++++ Given information ++++

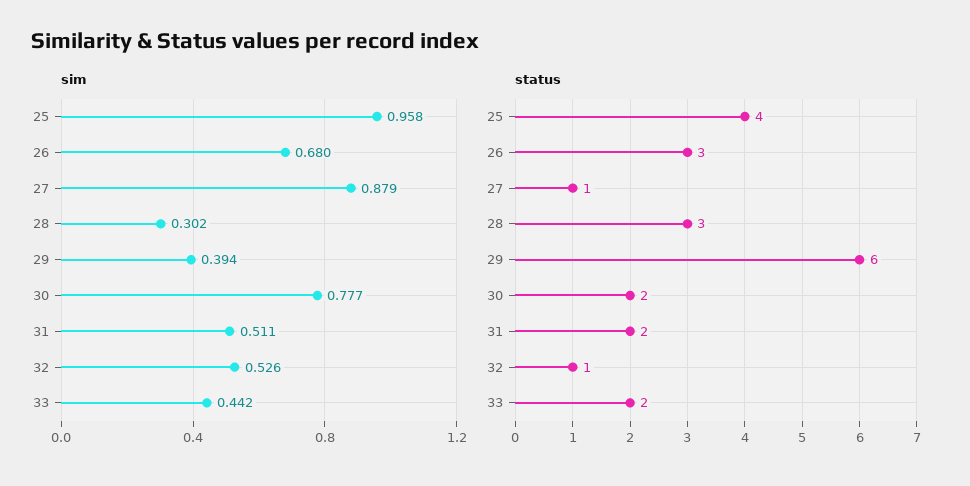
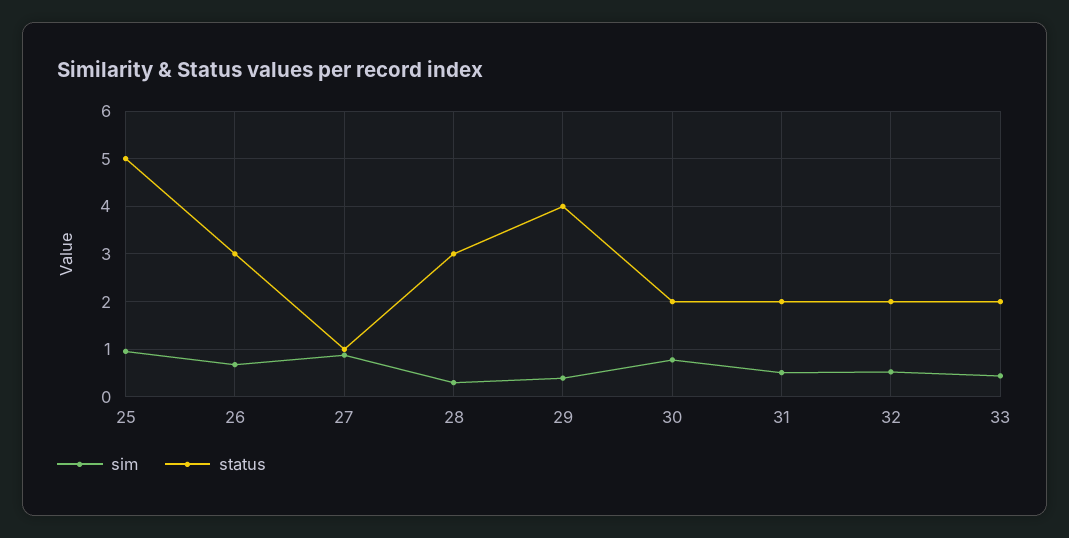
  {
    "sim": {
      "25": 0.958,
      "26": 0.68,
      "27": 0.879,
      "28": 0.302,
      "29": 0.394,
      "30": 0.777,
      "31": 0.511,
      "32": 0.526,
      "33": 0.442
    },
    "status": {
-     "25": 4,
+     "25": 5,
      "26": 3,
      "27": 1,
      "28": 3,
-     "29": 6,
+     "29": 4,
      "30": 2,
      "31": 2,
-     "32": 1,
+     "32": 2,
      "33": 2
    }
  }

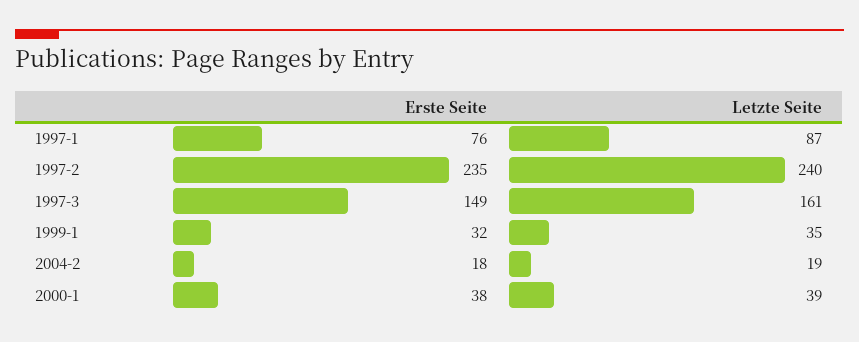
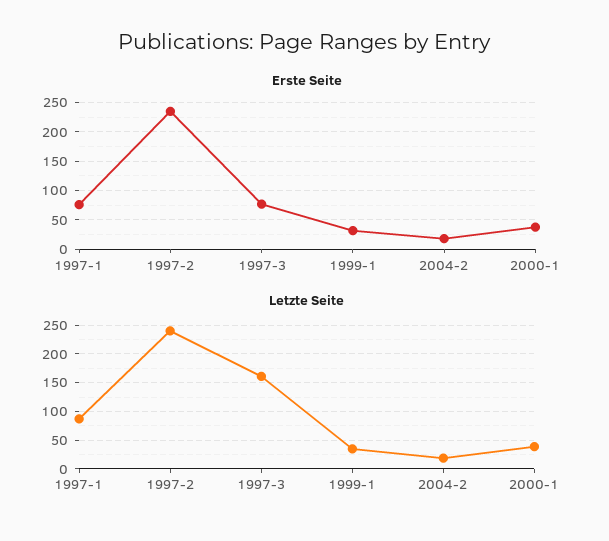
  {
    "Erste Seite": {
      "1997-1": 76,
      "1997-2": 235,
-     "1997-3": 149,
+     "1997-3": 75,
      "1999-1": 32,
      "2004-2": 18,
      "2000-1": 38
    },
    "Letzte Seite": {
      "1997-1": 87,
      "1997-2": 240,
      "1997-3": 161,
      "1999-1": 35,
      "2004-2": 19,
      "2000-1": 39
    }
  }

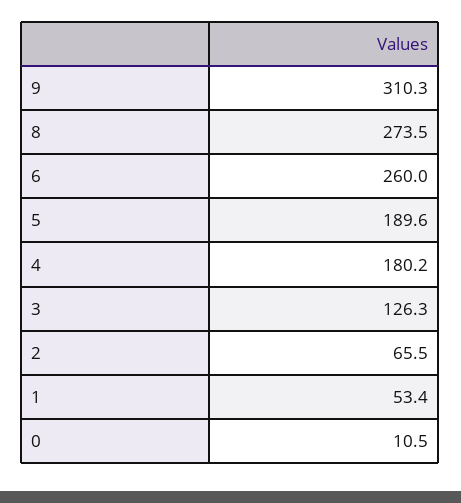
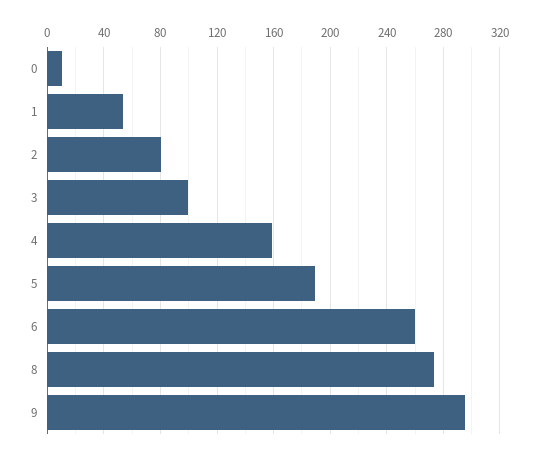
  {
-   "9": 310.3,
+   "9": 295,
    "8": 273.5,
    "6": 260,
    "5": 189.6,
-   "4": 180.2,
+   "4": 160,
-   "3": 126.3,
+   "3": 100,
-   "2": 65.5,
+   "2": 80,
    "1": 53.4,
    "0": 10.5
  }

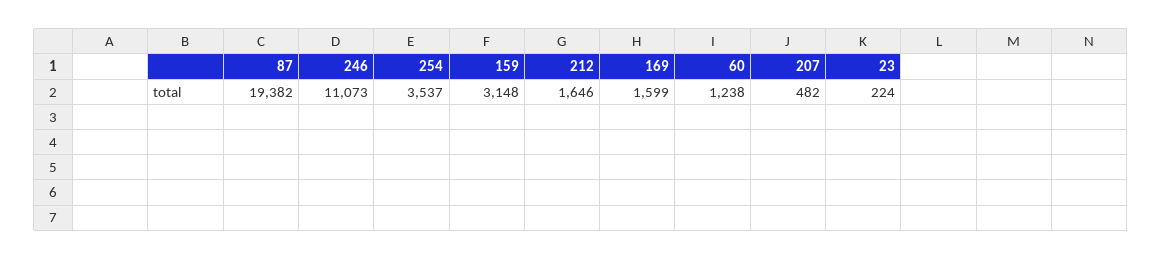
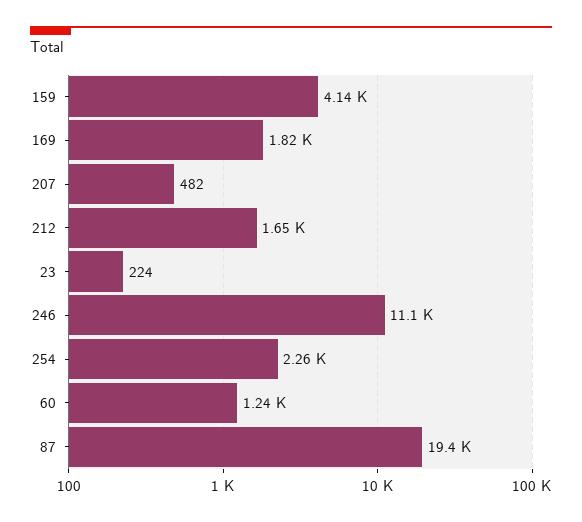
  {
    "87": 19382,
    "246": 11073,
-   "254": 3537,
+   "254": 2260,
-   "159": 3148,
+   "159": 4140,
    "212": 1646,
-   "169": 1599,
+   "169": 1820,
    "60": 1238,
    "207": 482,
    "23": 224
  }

++++

§ **Request**
Pictures aside, repeat every entry exactly as written.

§ **Solution**
  {
    "sim": {
      "25": 0.958,
      "26": 0.68,
      "27": 0.879,
      "28": 0.302,
      "29": 0.394,
      "30": 0.777,
      "31": 0.511,
      "32": 0.526,
      "33": 0.442
    },
    "status": {
-     "25": 4,
+     "25": 5,
      "26": 3,
      "27": 1,
      "28": 3,
-     "29": 6,
+     "29": 4,
      "30": 2,
      "31": 2,
-     "32": 1,
+     "32": 2,
      "33": 2
    }
  }

  {
    "Erste Seite": {
      "1997-1": 76,
      "1997-2": 235,
-     "1997-3": 149,
+     "1997-3": 75,
      "1999-1": 32,
      "2004-2": 18,
      "2000-1": 38
    },
    "Letzte Seite": {
      "1997-1": 87,
      "1997-2": 240,
      "1997-3": 161,
      "1999-1": 35,
      "2004-2": 19,
      "2000-1": 39
    }
  }

  {
-   "9": 310.3,
+   "9": 295,
    "8": 273.5,
    "6": 260,
    "5": 189.6,
-   "4": 180.2,
+   "4": 160,
-   "3": 126.3,
+   "3": 100,
-   "2": 65.5,
+   "2": 80,
    "1": 53.4,
    "0": 10.5
  }

  {
    "87": 19382,
    "246": 11073,
-   "254": 3537,
+   "254": 2260,
-   "159": 3148,
+   "159": 4140,
    "212": 1646,
-   "169": 1599,
+   "169": 1820,
    "60": 1238,
    "207": 482,
    "23": 224
  }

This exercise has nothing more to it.